_Goal_
Please convert the listing below into a JSON list of strings, one string for each line, with blank lines left out.

_Supplied records_
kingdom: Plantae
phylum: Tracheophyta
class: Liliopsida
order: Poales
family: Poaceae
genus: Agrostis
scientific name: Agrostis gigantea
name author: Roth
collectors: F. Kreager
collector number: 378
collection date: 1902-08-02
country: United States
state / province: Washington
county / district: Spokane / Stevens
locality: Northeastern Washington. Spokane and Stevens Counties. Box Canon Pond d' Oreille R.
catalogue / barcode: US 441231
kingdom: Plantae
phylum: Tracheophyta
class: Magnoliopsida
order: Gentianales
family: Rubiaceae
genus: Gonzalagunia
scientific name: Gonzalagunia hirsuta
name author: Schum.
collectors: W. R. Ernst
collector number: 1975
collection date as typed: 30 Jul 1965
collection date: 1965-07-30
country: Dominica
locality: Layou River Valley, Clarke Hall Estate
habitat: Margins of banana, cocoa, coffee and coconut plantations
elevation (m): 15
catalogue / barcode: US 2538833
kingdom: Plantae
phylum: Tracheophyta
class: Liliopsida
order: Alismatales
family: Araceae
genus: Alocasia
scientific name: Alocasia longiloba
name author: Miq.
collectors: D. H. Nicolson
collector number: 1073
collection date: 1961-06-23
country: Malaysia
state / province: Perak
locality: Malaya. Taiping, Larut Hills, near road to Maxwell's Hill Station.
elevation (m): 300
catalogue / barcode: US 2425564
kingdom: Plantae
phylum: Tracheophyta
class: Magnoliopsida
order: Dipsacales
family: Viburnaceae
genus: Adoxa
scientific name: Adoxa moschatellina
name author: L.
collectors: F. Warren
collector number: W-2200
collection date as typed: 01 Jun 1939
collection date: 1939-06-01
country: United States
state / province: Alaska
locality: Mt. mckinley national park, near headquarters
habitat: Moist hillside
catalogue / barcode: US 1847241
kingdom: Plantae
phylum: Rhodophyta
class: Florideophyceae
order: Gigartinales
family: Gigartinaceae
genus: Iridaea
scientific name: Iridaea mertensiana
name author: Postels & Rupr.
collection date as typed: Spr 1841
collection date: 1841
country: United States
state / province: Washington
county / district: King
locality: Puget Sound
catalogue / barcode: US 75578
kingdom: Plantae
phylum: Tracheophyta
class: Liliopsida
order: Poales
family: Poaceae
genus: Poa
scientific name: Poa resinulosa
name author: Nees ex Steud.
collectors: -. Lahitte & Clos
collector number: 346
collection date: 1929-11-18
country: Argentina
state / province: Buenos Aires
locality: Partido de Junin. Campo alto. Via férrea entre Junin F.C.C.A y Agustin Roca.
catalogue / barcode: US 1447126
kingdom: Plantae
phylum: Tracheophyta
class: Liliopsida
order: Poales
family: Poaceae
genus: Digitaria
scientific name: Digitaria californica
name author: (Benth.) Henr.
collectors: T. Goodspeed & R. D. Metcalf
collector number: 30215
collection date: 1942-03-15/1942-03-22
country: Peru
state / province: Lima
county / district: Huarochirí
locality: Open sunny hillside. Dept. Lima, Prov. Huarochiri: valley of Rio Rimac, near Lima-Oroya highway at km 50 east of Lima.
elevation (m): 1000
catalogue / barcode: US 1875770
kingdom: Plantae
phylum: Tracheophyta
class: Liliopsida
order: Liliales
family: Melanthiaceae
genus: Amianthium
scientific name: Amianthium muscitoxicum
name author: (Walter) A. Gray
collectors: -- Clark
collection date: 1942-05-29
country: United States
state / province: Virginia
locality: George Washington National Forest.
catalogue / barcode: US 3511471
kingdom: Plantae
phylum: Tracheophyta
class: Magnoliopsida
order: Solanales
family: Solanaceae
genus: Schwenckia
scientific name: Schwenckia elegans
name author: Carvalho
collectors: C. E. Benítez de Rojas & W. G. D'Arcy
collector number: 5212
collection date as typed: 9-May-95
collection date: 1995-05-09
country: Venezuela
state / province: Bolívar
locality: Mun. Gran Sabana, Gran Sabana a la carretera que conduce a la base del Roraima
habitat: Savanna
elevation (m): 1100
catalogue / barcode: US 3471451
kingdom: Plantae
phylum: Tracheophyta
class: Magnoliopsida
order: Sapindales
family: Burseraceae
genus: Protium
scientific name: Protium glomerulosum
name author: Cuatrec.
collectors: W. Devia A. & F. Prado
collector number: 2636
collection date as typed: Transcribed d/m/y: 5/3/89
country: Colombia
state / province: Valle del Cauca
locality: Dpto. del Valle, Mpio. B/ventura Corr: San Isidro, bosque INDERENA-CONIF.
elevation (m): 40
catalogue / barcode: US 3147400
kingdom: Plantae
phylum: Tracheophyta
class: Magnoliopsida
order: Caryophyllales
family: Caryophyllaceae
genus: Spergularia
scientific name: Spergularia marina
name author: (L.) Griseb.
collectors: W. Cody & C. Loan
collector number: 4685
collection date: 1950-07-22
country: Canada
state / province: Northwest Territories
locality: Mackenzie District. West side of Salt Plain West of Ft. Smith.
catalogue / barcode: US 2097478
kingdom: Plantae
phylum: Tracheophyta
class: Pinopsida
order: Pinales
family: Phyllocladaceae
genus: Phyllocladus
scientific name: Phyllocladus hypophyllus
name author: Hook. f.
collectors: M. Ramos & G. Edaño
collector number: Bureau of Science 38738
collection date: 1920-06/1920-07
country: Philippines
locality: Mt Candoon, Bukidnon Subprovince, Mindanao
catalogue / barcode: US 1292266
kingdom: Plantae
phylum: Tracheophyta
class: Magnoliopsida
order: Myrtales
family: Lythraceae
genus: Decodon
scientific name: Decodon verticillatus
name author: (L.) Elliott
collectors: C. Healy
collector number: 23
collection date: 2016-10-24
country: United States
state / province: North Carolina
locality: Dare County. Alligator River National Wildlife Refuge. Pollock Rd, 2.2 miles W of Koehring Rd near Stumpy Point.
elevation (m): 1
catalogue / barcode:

_Finished answer_
[
  "kingdom: Plantae",
  "phylum: Tracheophyta",
  "class: Liliopsida",
  "order: Poales",
  "family: Poaceae",
  "genus: Agrostis",
  "scientific name: Agrostis gigantea",
  "name author: Roth",
  "collectors: F. Kreager",
  "collector number: 378",
  "collection date: 1902-08-02",
  "country: United States",
  "state / province: Washington",
  "county / district: Spokane / Stevens",
  "locality: Northeastern Washington. Spokane and Stevens Counties. Box Canon Pond d' Oreille R.",
  "catalogue / barcode: US 441231",
  "kingdom: Plantae",
  "phylum: Tracheophyta",
  "class: Magnoliopsida",
  "order: Gentianales",
  "family: Rubiaceae",
  "genus: Gonzalagunia",
  "scientific name: Gonzalagunia hirsuta",
  "name author: Schum.",
  "collectors: W. R. Ernst",
  "collector number: 1975",
  "collection date as typed: 30 Jul 1965",
  "collection date: 1965-07-30",
  "country: Dominica",
  "locality: Layou River Valley, Clarke Hall Estate",
  "habitat: Margins of banana, cocoa, coffee and coconut plantations",
  "elevation (m): 15",
  "catalogue / barcode: US 2538833",
  "kingdom: Plantae",
  "phylum: Tracheophyta",
  "class: Liliopsida",
  "order: Alismatales",
  "family: Araceae",
  "genus: Alocasia",
  "scientific name: Alocasia longiloba",
  "name author: Miq.",
  "collectors: D. H. Nicolson",
  "collector number: 1073",
  "collection date: 1961-06-23",
  "country: Malaysia",
  "state / province: Perak",
  "locality: Malaya. Taiping, Larut Hills, near road to Maxwell's Hill Station.",
  "elevation (m): 300",
  "catalogue / barcode: US 2425564",
  "kingdom: Plantae",
  "phylum: Tracheophyta",
  "class: Magnoliopsida",
  "order: Dipsacales",
  "family: Viburnaceae",
  "genus: Adoxa",
  "scientific name: Adoxa moschatellina",
  "name author: L.",
  "collectors: F. Warren",
  "collector number: W-2200",
  "collection date as typed: 01 Jun 1939",
  "collection date: 1939-06-01",
  "country: United States",
  "state / province: Alaska",
  "locality: Mt. mckinley national park, near headquarters",
  "habitat: Moist hillside",
  "catalogue / barcode: US 1847241",
  "kingdom: Plantae",
  "phylum: Rhodophyta",
  "class: Florideophyceae",
  "order: Gigartinales",
  "family: Gigartinaceae",
  "genus: Iridaea",
  "scientific name: Iridaea mertensiana",
  "name author: Postels & Rupr.",
  "collection date as typed: Spr 1841",
  "collection date: 1841",
  "country: United States",
  "state / province: Washington",
  "county / district: King",
  "locality: Puget Sound",
  "catalogue / barcode: US 75578",
  "kingdom: Plantae",
  "phylum: Tracheophyta",
  "class: Liliopsida",
  "order: Poales",
  "family: Poaceae",
  "genus: Poa",
  "scientific name: Poa resinulosa",
  "name author: Nees ex Steud.",
  "collectors: -. Lahitte & Clos",
  "collector number: 346",
  "collection date: 1929-11-18",
  "country: Argentina",
  "state / province: Buenos Aires",
  "locality: Partido de Junin. Campo alto. Via férrea entre Junin F.C.C.A y Agustin Roca.",
  "catalogue / barcode: US 1447126",
  "kingdom: Plantae",
  "phylum: Tracheophyta",
  "class: Liliopsida",
  "order: Poales",
  "family: Poaceae",
  "genus: Digitaria",
  "scientific name: Digitaria californica",
  "name author: (Benth.) Henr.",
  "collectors: T. Goodspeed & R. D. Metcalf",
  "collector number: 30215",
  "collection date: 1942-03-15/1942-03-22",
  "country: Peru",
  "state / province: Lima",
  "county / district: Huarochirí",
  "locality: Open sunny hillside. Dept. Lima, Prov. Huarochiri: valley of Rio Rimac, near Lima-Oroya highway at km 50 east of Lima.",
  "elevation (m): 1000",
  "catalogue / barcode: US 1875770",
  "kingdom: Plantae",
  "phylum: Tracheophyta",
  "class: Liliopsida",
  "order: Liliales",
  "family: Melanthiaceae",
  "genus: Amianthium",
  "scientific name: Amianthium muscitoxicum",
  "name author: (Walter) A. Gray",
  "collectors: -- Clark",
  "collection date: 1942-05-29",
  "country: United States",
  "state / province: Virginia",
  "locality: George Washington National Forest.",
  "catalogue / barcode: US 3511471",
  "kingdom: Plantae",
  "phylum: Tracheophyta",
  "class: Magnoliopsida",
  "order: Solanales",
  "family: Solanaceae",
  "genus: Schwenckia",
  "scientific name: Schwenckia elegans",
  "name author: Carvalho",
  "collectors: C. E. Benítez de Rojas & W. G. D'Arcy",
  "collector number: 5212",
  "collection date as typed: 9-May-95",
  "collection date: 1995-05-09",
  "country: Venezuela",
  "state / province: Bolívar",
  "locality: Mun. Gran Sabana, Gran Sabana a la carretera que conduce a la base del Roraima",
  "habitat: Savanna",
  "elevation (m): 1100",
  "catalogue / barcode: US 3471451",
  "kingdom: Plantae",
  "phylum: Tracheophyta",
  "class: Magnoliopsida",
  "order: Sapindales",
  "family: Burseraceae",
  "genus: Protium",
  "scientific name: Protium glomerulosum",
  "name author: Cuatrec.",
  "collectors: W. Devia A. & F. Prado",
  "collector number: 2636",
  "collection date as typed: Transcribed d/m/y: 5/3/89",
  "country: Colombia",
  "state / province: Valle del Cauca",
  "locality: Dpto. del Valle, Mpio. B/ventura Corr: San Isidro, bosque INDERENA-CONIF.",
  "elevation (m): 40",
  "catalogue / barcode: US 3147400",
  "kingdom: Plantae",
  "phylum: Tracheophyta",
  "class: Magnoliopsida",
  "order: Caryophyllales",
  "family: Caryophyllaceae",
  "genus: Spergularia",
  "scientific name: Spergularia marina",
  "name author: (L.) Griseb.",
  "collectors: W. Cody & C. Loan",
  "collector number: 4685",
  "collection date: 1950-07-22",
  "country: Canada",
  "state / province: Northwest Territories",
  "locality: Mackenzie District. West side of Salt Plain West of Ft. Smith.",
  "catalogue / barcode: US 2097478",
  "kingdom: Plantae",
  "phylum: Tracheophyta",
  "class: Pinopsida",
  "order: Pinales",
  "family: Phyllocladaceae",
  "genus: Phyllocladus",
  "scientific name: Phyllocladus hypophyllus",
  "name author: Hook. f.",
  "collectors: M. Ramos & G. Edaño",
  "collector number: Bureau of Science 38738",
  "collection date: 1920-06/1920-07",
  "country: Philippines",
  "locality: Mt Candoon, Bukidnon Subprovince, Mindanao",
  "catalogue / barcode: US 1292266",
  "kingdom: Plantae",
  "phylum: Tracheophyta",
  "class: Magnoliopsida",
  "order: Myrtales",
  "family: Lythraceae",
  "genus: Decodon",
  "scientific name: Decodon verticillatus",
  "name author: (L.) Elliott",
  "collectors: C. Healy",
  "collector number: 23",
  "collection date: 2016-10-24",
  "country: United States",
  "state / province: North Carolina",
  "locality: Dare County. Alligator River National Wildlife Refuge. Pollock Rd, 2.2 miles W of Koehring Rd near Stumpy Point.",
  "elevation (m): 1",
  "catalogue / barcode:"
]